#### Exercise material ####
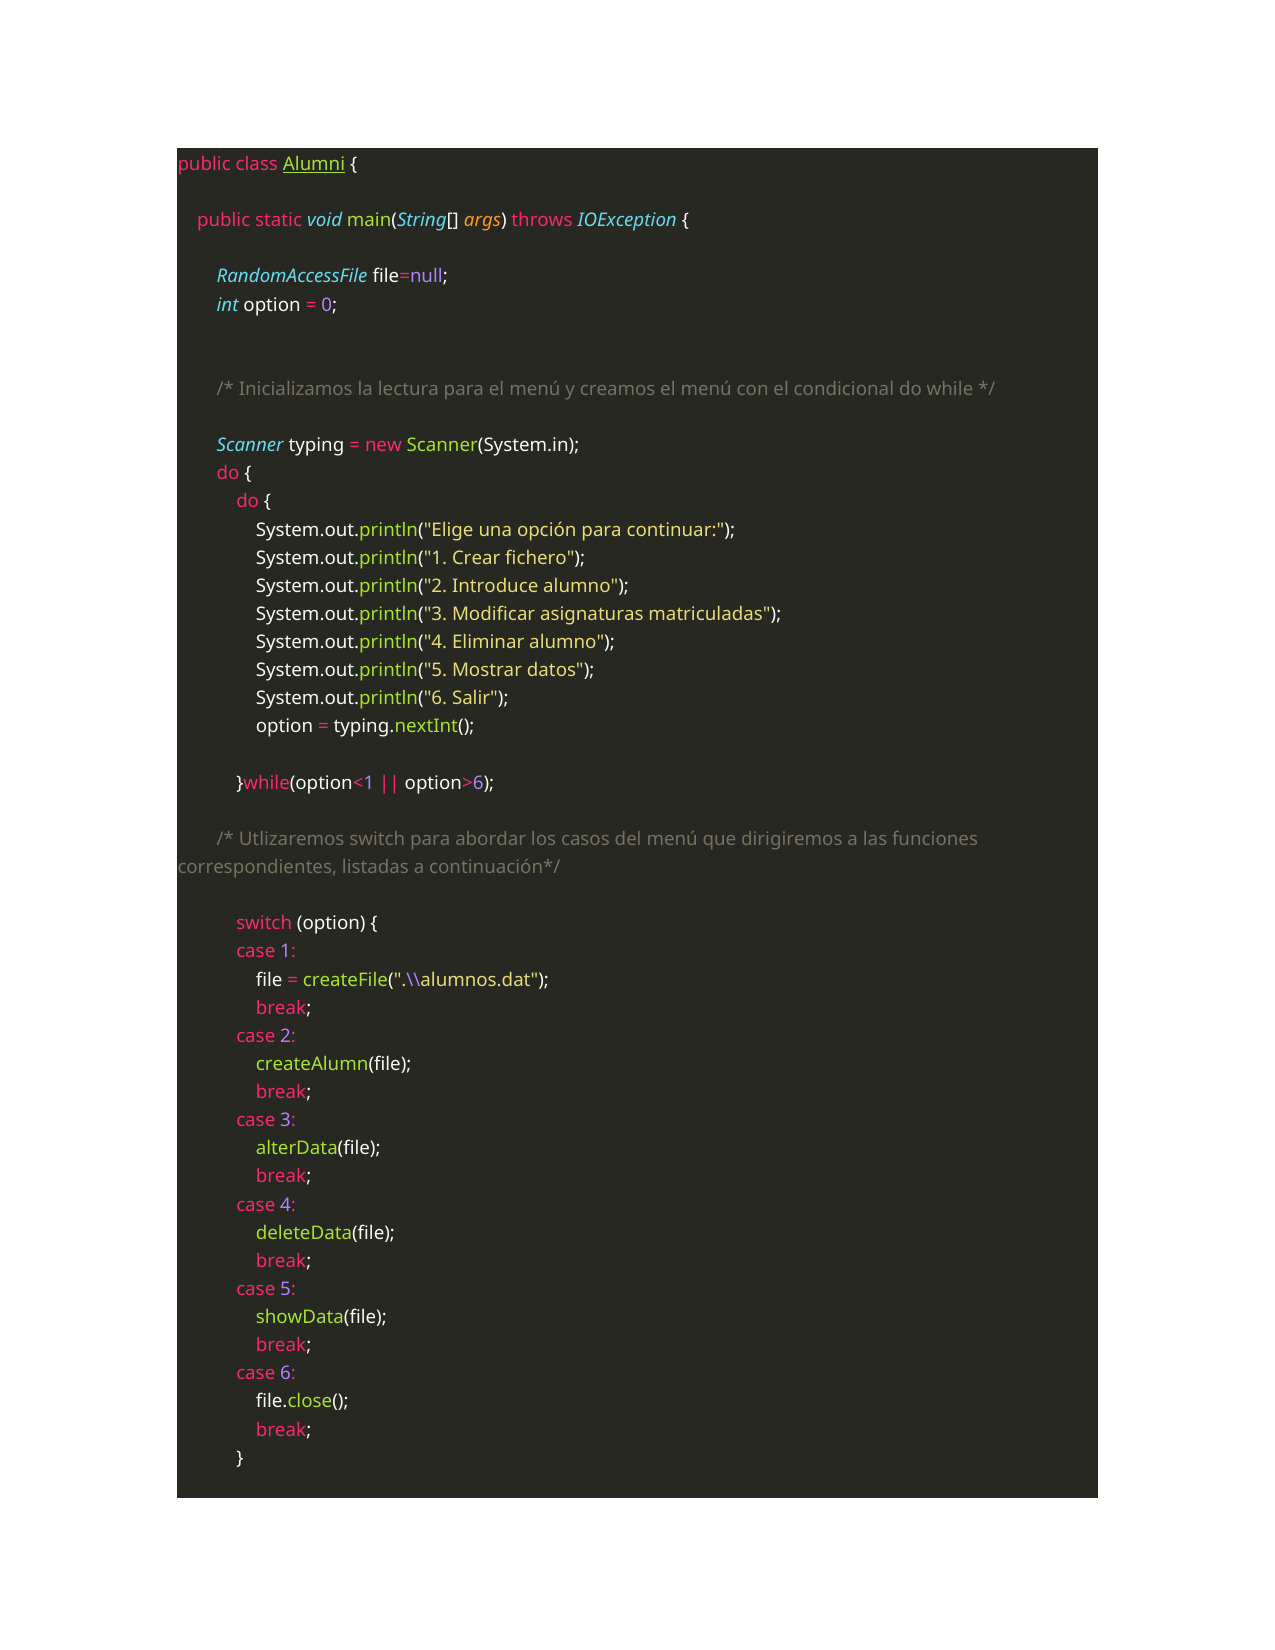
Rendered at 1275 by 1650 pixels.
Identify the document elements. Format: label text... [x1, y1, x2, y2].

text System.out.println("3. Modificar asignaturas matriculadas"); [177, 598, 1098, 626]
text public static void main(String[] args) throws IOException { [177, 204, 1098, 232]
text option = typing.nextInt(); [177, 710, 1098, 738]
text } [177, 1441, 1098, 1469]
text do { [177, 485, 1098, 513]
text break; [177, 1244, 1098, 1273]
text System.out.println("2. Introduce alumno"); [177, 569, 1098, 598]
text int option = 0; [177, 288, 1098, 316]
text file.close(); [177, 1385, 1098, 1413]
text break; [177, 991, 1098, 1019]
text RandomAccessFile file=null; [177, 260, 1098, 288]
text case 4: [177, 1188, 1098, 1216]
text System.out.println("4. Eliminar alumno"); [177, 626, 1098, 654]
text case 5: [177, 1273, 1098, 1301]
text System.out.println("1. Crear fichero"); [177, 541, 1098, 569]
text }while(option<1 || option>6); [177, 766, 1098, 794]
text file = createFile(".\\alumnos.dat"); [177, 963, 1098, 991]
text case 1: [177, 935, 1098, 963]
text break; [177, 1076, 1098, 1104]
text Scanner typing = new Scanner(System.in); [177, 429, 1098, 457]
text createAlumn(file); [177, 1048, 1098, 1076]
text /* Inicializamos la lectura para el menú y creamos el menú con el condicional do while */ [177, 373, 1098, 401]
text case 6: [177, 1357, 1098, 1385]
text /* Utlizaremos switch para abordar los casos del menú que dirigiremos a las funciones correspondientes, listadas a continuación*/ [177, 823, 1098, 879]
text switch (option) { [177, 907, 1098, 935]
text System.out.println("Elige una opción para continuar:"); [177, 513, 1098, 541]
text break; [177, 1413, 1098, 1441]
text alterData(file); [177, 1132, 1098, 1160]
text System.out.println("6. Salir"); [177, 682, 1098, 710]
text showData(file); [177, 1301, 1098, 1329]
text public class Alumni { [177, 148, 1098, 176]
text break; [177, 1160, 1098, 1188]
text System.out.println("5. Mostrar datos"); [177, 654, 1098, 682]
text do { [177, 457, 1098, 485]
text deleteData(file); [177, 1216, 1098, 1244]
text case 2: [177, 1019, 1098, 1048]
text break; [177, 1329, 1098, 1357]
text case 3: [177, 1104, 1098, 1132]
####
▸ Exercise requirements
Output the whole listing again, exactly, without its pictures.

▸ Answer to the problem
Rendered at 1275 by 1650 pixels.
Identify the document elements. Format: label text... [x1, y1, x2, y2].

text System.out.println("3. Modificar asignaturas matriculadas"); [177, 598, 1098, 626]
text public static void main(String[] args) throws IOException { [177, 204, 1098, 232]
text option = typing.nextInt(); [177, 710, 1098, 738]
text } [177, 1441, 1098, 1469]
text do { [177, 485, 1098, 513]
text break; [177, 1244, 1098, 1273]
text System.out.println("2. Introduce alumno"); [177, 569, 1098, 598]
text int option = 0; [177, 288, 1098, 316]
text file.close(); [177, 1385, 1098, 1413]
text break; [177, 991, 1098, 1019]
text RandomAccessFile file=null; [177, 260, 1098, 288]
text case 4: [177, 1188, 1098, 1216]
text System.out.println("4. Eliminar alumno"); [177, 626, 1098, 654]
text case 5: [177, 1273, 1098, 1301]
text System.out.println("1. Crear fichero"); [177, 541, 1098, 569]
text }while(option<1 || option>6); [177, 766, 1098, 794]
text file = createFile(".\\alumnos.dat"); [177, 963, 1098, 991]
text case 1: [177, 935, 1098, 963]
text break; [177, 1076, 1098, 1104]
text Scanner typing = new Scanner(System.in); [177, 429, 1098, 457]
text createAlumn(file); [177, 1048, 1098, 1076]
text /* Inicializamos la lectura para el menú y creamos el menú con el condicional do while */ [177, 373, 1098, 401]
text case 6: [177, 1357, 1098, 1385]
text /* Utlizaremos switch para abordar los casos del menú que dirigiremos a las funciones correspondientes, listadas a continuación*/ [177, 823, 1098, 879]
text switch (option) { [177, 907, 1098, 935]
text System.out.println("Elige una opción para continuar:"); [177, 513, 1098, 541]
text break; [177, 1413, 1098, 1441]
text alterData(file); [177, 1132, 1098, 1160]
text System.out.println("6. Salir"); [177, 682, 1098, 710]
text showData(file); [177, 1301, 1098, 1329]
text public class Alumni { [177, 148, 1098, 176]
text break; [177, 1160, 1098, 1188]
text System.out.println("5. Mostrar datos"); [177, 654, 1098, 682]
text do { [177, 457, 1098, 485]
text deleteData(file); [177, 1216, 1098, 1244]
text case 2: [177, 1019, 1098, 1048]
text break; [177, 1329, 1098, 1357]
text case 3: [177, 1104, 1098, 1132]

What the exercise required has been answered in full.